Scene edit records
+-------+

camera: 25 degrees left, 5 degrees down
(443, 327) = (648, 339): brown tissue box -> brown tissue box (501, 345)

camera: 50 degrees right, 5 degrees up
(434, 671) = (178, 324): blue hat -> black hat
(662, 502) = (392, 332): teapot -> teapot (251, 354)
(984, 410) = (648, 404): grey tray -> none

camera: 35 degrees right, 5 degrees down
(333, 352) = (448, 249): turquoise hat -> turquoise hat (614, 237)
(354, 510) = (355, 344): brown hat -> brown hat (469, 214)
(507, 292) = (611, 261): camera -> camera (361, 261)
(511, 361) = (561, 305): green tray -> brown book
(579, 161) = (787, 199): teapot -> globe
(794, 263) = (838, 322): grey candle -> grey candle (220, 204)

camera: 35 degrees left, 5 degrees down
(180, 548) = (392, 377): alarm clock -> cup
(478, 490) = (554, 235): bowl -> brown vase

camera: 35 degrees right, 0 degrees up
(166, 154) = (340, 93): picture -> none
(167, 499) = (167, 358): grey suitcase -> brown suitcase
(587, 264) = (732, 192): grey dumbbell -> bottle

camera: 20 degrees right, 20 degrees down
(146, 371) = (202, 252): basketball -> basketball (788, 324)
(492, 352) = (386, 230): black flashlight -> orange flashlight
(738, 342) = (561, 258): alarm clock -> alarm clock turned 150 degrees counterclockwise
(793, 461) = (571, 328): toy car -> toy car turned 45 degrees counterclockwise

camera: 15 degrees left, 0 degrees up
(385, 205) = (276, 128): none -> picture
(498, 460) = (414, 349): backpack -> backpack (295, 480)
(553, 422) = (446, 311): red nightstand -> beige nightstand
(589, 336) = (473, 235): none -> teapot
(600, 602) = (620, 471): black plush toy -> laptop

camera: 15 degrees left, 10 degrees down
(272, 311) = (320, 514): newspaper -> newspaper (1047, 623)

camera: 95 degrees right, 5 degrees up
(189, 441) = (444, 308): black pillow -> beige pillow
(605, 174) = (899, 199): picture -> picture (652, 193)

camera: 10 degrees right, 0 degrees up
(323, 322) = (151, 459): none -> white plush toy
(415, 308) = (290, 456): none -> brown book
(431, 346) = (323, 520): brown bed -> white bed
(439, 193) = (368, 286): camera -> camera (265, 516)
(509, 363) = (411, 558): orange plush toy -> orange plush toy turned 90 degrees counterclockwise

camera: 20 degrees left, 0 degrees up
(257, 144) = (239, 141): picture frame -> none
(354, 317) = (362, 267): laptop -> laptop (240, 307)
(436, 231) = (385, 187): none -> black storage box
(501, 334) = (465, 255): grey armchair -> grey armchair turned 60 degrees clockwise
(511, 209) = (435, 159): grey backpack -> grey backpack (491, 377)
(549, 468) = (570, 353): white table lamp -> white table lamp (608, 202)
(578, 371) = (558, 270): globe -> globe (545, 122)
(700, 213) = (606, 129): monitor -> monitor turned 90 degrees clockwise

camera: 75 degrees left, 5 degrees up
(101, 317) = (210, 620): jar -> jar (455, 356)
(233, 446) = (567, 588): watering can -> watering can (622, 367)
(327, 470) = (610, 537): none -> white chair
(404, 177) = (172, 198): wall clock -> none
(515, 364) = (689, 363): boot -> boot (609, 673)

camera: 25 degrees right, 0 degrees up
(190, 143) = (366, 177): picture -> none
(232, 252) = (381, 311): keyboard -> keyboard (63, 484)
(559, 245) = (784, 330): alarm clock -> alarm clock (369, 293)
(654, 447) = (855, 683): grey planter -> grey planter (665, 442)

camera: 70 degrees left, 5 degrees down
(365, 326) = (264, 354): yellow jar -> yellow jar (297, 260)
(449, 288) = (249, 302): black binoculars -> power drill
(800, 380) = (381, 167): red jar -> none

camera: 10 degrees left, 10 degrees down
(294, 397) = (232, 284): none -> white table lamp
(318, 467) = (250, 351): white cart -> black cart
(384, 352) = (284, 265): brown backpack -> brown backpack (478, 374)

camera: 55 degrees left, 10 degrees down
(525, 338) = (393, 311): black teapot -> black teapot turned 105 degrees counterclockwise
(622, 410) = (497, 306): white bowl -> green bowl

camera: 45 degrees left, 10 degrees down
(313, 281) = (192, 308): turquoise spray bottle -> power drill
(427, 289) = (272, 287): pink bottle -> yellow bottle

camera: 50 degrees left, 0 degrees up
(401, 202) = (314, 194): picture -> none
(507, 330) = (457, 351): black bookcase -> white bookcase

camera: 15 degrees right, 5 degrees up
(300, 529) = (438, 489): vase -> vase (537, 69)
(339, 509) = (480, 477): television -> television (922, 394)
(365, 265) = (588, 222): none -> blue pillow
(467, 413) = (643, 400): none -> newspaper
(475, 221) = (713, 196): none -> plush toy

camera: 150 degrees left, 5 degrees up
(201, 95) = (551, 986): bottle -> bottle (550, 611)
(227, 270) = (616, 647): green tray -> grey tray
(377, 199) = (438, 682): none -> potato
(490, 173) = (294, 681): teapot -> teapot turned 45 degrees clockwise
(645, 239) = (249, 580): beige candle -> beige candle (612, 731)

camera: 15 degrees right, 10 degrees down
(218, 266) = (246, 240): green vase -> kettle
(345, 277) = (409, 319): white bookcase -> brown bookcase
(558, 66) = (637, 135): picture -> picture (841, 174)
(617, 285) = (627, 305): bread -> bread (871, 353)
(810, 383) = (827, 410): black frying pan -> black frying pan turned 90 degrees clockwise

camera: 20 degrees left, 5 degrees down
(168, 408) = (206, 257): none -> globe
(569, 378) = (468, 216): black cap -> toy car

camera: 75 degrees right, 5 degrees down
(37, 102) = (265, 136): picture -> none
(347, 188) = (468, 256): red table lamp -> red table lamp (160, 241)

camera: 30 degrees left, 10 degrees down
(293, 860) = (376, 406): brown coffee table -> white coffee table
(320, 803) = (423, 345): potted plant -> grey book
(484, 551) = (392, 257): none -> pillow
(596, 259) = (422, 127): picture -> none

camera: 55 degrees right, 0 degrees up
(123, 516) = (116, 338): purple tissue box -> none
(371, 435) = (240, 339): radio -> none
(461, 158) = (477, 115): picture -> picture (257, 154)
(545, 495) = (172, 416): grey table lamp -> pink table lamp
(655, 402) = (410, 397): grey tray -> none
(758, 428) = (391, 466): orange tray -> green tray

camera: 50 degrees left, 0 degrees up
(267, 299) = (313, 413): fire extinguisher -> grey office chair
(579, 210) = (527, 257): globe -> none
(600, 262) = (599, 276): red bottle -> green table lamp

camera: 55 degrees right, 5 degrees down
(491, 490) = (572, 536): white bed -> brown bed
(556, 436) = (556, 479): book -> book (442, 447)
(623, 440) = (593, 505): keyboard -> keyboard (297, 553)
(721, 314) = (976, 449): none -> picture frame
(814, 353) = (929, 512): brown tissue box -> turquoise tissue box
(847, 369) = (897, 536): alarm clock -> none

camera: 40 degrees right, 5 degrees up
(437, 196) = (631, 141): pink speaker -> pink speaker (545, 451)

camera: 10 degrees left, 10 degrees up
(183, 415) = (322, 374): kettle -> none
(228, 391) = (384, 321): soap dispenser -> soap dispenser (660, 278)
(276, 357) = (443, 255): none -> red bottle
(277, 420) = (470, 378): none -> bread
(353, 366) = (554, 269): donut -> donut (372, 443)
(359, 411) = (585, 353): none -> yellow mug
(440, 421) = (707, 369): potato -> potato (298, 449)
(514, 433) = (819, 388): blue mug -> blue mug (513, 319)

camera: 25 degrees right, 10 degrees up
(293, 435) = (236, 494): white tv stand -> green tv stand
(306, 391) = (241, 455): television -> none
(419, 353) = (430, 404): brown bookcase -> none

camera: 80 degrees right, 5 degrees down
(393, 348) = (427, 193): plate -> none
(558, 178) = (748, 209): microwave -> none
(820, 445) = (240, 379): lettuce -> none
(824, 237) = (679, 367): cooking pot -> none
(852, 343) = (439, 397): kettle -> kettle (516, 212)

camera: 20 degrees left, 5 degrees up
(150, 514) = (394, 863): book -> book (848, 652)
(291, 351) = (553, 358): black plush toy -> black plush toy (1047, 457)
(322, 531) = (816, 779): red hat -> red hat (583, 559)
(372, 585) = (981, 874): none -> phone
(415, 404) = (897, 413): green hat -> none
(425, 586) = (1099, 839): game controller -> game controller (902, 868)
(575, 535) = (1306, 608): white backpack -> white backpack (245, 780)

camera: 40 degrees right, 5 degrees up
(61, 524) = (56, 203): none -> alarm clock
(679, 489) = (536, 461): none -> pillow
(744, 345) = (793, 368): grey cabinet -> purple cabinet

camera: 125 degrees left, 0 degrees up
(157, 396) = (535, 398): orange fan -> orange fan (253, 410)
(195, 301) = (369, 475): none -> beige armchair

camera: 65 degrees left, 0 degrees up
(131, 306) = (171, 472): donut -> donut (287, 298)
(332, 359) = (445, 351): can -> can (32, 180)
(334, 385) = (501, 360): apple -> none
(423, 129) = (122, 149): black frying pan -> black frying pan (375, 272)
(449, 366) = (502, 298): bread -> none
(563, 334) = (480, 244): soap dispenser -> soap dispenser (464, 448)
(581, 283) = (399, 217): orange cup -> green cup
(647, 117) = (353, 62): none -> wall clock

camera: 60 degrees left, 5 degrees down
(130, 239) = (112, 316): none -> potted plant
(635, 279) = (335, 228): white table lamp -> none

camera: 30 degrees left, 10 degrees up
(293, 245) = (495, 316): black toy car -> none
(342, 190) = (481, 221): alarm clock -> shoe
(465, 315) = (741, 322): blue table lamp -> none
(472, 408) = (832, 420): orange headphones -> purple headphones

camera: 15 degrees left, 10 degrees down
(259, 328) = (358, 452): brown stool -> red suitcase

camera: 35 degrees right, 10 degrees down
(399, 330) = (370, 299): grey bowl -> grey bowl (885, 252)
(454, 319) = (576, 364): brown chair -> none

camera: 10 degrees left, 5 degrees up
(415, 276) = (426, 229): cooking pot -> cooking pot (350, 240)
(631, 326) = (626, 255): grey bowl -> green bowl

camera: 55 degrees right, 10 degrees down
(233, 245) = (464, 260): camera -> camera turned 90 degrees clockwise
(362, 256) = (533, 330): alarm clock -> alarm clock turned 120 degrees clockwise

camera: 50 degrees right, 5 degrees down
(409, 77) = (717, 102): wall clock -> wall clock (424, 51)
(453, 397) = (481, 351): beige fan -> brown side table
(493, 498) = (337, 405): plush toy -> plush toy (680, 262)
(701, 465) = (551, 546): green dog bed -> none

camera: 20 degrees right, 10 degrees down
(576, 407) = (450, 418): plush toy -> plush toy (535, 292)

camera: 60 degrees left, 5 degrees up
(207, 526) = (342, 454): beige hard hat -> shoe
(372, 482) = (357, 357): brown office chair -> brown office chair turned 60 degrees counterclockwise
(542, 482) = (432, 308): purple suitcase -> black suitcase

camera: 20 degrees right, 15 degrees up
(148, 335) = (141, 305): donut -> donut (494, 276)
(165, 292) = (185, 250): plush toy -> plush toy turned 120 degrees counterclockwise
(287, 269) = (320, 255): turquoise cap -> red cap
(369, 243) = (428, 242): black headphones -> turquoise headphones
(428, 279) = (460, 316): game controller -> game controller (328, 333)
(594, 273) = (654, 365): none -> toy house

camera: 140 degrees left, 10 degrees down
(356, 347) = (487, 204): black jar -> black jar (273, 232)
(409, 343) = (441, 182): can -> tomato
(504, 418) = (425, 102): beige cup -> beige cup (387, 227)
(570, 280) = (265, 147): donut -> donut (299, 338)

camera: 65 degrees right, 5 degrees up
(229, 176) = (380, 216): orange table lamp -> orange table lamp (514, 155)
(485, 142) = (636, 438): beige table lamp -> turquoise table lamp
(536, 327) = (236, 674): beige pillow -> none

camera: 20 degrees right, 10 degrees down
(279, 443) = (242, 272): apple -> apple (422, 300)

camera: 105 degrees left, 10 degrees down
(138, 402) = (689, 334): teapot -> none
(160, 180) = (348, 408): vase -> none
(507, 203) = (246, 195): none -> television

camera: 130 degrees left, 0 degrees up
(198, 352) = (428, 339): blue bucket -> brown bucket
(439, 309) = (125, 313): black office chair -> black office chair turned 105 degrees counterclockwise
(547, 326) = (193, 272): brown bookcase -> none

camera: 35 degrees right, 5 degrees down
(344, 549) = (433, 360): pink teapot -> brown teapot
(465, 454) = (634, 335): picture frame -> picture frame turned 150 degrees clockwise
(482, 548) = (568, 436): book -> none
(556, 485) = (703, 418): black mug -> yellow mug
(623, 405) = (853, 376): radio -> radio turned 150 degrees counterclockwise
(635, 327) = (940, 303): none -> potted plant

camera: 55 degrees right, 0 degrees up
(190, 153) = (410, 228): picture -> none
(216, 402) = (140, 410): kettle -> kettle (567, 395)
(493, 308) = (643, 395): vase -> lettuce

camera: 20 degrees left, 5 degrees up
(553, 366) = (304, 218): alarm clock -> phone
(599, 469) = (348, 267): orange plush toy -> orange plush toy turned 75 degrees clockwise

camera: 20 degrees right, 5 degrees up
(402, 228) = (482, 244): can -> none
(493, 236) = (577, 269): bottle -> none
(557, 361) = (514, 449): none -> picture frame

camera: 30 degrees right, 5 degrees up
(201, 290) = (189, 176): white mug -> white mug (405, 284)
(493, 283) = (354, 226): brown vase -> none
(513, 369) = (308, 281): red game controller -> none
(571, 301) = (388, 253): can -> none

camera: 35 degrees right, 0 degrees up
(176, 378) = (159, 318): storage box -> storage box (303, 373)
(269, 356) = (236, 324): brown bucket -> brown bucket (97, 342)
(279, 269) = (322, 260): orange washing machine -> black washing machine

+-------+

> [YOUR TASK]
Set down, unchanged, only those lines above that fall between the line with "camera: 95 degrees right, 5 degrees up" and the line with "(323, 322) = (151, 459): none", the two end lines included.

> [SOLUTION FOR THIS EXERCISE]
camera: 95 degrees right, 5 degrees up
(189, 441) = (444, 308): black pillow -> beige pillow
(605, 174) = (899, 199): picture -> picture (652, 193)

camera: 10 degrees right, 0 degrees up
(323, 322) = (151, 459): none -> white plush toy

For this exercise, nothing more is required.